ÁRBOLES: Romero de monte (Diplostephium rosmarinifolius), encenillo (Weinmannia pinnata), raque (Vallea stipularis), rodamonte (Escallonia myrtilloides), cucharo de hoja pequeña (Myrsine dependens), mortiños (Hesperomeles ferruginea, H. obtusifolia). CAULIRRÓSULAS: Tabacos de la Sierra (Libanothamnus neriifolius, L. occultus). TREPADORAS: Pecosa (Bomarea colombiana), zarcillejo (Fuchsia magdalenae), curubas silvestres (Passiflora schlimiana, P. sierrae), coronillo, bejuco colorado (Muehlenbeckia tamnifolia), coralito (Galium hypocarpium).

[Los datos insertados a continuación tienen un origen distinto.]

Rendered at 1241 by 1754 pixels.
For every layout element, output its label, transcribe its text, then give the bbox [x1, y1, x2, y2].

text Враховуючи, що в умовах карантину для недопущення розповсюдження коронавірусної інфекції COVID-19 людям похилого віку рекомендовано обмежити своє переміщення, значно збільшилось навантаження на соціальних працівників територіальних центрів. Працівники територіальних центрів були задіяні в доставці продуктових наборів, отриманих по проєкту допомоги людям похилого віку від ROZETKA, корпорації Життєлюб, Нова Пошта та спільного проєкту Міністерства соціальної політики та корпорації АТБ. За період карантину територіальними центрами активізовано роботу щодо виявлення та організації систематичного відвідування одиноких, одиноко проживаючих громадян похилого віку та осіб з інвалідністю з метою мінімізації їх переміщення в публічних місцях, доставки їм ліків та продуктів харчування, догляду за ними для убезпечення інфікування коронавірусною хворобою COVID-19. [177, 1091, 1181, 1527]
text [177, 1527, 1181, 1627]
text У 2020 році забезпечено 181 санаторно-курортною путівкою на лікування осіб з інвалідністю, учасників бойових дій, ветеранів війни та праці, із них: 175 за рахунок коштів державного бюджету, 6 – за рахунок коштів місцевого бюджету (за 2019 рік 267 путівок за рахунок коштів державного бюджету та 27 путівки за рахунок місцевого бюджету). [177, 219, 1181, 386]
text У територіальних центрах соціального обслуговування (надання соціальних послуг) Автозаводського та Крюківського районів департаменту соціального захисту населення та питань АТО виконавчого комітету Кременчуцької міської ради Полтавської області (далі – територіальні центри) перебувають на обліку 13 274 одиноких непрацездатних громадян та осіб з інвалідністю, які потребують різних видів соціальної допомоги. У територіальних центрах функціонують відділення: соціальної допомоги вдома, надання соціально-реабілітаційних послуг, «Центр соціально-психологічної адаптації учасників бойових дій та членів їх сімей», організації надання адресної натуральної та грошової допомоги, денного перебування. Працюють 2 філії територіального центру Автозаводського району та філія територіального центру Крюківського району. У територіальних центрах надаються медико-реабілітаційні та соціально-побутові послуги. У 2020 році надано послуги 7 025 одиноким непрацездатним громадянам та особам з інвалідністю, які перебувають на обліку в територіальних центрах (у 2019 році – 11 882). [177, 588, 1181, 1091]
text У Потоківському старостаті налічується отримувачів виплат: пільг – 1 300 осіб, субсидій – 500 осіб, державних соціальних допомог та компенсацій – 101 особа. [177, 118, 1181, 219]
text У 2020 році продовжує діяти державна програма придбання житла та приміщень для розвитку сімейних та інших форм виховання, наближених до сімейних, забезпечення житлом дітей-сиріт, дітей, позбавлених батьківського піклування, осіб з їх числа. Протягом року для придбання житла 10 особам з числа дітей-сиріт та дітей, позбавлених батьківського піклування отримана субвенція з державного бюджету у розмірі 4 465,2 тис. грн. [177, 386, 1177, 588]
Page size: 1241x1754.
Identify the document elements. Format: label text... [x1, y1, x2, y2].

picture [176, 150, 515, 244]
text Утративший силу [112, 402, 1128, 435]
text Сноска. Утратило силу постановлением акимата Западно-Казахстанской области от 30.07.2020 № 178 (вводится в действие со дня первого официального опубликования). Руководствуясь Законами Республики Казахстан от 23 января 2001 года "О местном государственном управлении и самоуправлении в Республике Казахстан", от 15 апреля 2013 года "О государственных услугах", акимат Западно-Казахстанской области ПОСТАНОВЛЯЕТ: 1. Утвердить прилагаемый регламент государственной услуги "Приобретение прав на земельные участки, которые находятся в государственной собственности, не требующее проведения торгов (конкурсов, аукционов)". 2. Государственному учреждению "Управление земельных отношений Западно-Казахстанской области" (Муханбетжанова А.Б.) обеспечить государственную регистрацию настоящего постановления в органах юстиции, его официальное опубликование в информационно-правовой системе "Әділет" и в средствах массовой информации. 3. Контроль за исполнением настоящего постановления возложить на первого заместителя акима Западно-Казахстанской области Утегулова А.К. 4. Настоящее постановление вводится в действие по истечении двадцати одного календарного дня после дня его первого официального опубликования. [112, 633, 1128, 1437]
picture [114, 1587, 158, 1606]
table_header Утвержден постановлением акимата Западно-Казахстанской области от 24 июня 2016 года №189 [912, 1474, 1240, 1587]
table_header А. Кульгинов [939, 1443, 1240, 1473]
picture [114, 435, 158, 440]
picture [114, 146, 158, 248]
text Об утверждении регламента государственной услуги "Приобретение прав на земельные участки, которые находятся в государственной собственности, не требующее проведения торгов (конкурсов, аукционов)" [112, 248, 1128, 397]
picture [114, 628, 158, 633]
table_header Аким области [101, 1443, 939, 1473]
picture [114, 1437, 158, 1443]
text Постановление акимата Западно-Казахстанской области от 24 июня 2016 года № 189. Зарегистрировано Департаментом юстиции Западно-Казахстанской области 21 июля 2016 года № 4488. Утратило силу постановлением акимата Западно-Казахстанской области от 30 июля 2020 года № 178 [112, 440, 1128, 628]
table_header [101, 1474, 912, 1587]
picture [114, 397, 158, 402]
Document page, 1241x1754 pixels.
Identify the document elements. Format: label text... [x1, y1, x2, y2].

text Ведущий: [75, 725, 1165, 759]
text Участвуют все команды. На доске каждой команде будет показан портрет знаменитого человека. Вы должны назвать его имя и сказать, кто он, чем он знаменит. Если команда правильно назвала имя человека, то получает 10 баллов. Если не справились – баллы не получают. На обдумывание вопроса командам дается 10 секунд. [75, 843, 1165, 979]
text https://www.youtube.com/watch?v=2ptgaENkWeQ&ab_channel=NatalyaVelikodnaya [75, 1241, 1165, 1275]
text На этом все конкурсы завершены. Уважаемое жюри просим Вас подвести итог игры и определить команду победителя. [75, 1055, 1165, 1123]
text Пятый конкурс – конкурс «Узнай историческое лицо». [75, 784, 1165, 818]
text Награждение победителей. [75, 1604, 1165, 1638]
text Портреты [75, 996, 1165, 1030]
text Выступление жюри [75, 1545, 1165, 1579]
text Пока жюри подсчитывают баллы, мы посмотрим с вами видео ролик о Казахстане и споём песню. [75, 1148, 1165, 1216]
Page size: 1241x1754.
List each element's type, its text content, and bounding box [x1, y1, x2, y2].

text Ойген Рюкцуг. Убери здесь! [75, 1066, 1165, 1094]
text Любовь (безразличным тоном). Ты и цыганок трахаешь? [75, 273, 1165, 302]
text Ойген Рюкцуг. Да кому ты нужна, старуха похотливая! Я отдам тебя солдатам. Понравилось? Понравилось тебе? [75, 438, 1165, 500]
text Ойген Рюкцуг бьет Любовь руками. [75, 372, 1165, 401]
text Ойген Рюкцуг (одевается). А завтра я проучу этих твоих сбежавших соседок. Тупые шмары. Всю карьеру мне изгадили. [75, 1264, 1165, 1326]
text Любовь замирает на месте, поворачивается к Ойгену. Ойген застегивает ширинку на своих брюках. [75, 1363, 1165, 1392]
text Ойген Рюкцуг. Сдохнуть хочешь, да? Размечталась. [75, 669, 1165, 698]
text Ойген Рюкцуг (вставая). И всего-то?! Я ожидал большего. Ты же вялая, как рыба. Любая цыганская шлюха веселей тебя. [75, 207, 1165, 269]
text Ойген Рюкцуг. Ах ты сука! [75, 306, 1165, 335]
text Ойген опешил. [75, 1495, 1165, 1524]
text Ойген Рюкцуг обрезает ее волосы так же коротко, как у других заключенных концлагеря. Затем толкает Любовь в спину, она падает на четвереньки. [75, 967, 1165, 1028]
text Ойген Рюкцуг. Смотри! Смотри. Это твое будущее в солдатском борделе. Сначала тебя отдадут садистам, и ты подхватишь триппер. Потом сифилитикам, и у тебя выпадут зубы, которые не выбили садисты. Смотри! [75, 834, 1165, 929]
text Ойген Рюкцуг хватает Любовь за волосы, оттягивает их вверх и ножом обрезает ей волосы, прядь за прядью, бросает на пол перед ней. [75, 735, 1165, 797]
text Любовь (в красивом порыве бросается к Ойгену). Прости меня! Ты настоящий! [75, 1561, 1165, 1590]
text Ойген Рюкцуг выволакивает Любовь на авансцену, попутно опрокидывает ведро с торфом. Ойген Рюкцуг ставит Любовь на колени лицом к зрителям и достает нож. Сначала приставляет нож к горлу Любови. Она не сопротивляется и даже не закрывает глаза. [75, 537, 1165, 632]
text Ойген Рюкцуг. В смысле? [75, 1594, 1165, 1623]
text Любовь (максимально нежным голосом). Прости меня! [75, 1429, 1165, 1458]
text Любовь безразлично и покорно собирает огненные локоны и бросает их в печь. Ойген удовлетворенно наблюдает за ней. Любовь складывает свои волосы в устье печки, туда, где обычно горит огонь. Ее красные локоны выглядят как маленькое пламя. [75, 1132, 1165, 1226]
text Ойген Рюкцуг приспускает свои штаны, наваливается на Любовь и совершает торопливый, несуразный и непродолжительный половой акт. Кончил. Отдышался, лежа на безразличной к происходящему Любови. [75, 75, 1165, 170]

ARBUSTOS: Amargueros (Ageratina barclayae, A. cuatrecasasii, A. flaviseta, A. ocanensis, A. zinniifolia), chilcos (Baccharis brachylaenoides, B. prunifolia), Cabreriella sanctae-martae, Castanedia santamartensis, romeros de páramo (Diplostephium anactinotum, D. bicolor, D. coriaceum, D. cyparissias, D. grantii, D. inesianum, D. nevadense, D. parvifolium, D. rangelii, D. romeroi, D. santamartae, D. saxatile, D. tergocanum, D. weddellii, Pentacalia carrikeri, P. hammenii, P. harrietae, P. juajibioy, P. mamancanacana, P. romeroana, P. schultzei, P. subarachnoidea, P. taironae, P. vaccinioides), Hinterhubera harrietae, H. nevadensis, jarilla (Stevia lucida), espuelos (Berberis acutinervia, B. meollacensis, B. nevadensis), agraces (Vaccinium floribundum, V. meridionale), uva camarona (Macleania rupestris), reventadera (Pernettya prostrata), chites, guardarrocíos (Hypericum caracasanum, H. martense, H. simonsii, H. stenopetalum), tusílago (Satureja andrei), tunos (Miconia insueta, M. oreogena, M. tricaudata), Aragoa kogiorum, Monnina parvifolia, sanalotodo (Arcytophyllum nitidum), Holodiscus argenteus, Lachemilla polylepis, Solanum donachui, Symplocos nivalis. HIERBAS: Perissocoeleum barclayae, P. crinoideum, P. purdiei, Chionolaena chrysocoma, Ch. colombiana, Lasiocephalus doryphyllus, Lourteigia stoechadifolia, árnicas (Senecio formosoides, S. formosus, S. romeroi), lítamos (Draba cryophila, Draba pseudocheiranthoides, D. sanctae-martae, D. schultzei), cardones (Puya alpicola, P. brachystachya, P. lineata, P. nivalis, P. sanctae-martae), geranios silvestres (Geranium lignosum, G. paludosum, G. paramicola, G. schultzei), esterilla (Orthrosanthus chimboracensis), Satureja caerulescens, S. foliolosa, doradillas (Chaetolepis alpina, Ch. loricarella, Ch. microphylla, Ch. santamartensis), orquídeas (Epidendrum chioneum, Stenorrhynchos vaginatum), valerianas (Valeriana cuatrecasasii, V. karstenii).

Para zonas pantanosas resultan adecuados el helecho (Blechnum loxense), rodamonte (Escallonia myrtilloides), cardones (Puya spp.) y cortadera (Carex pichinchensis).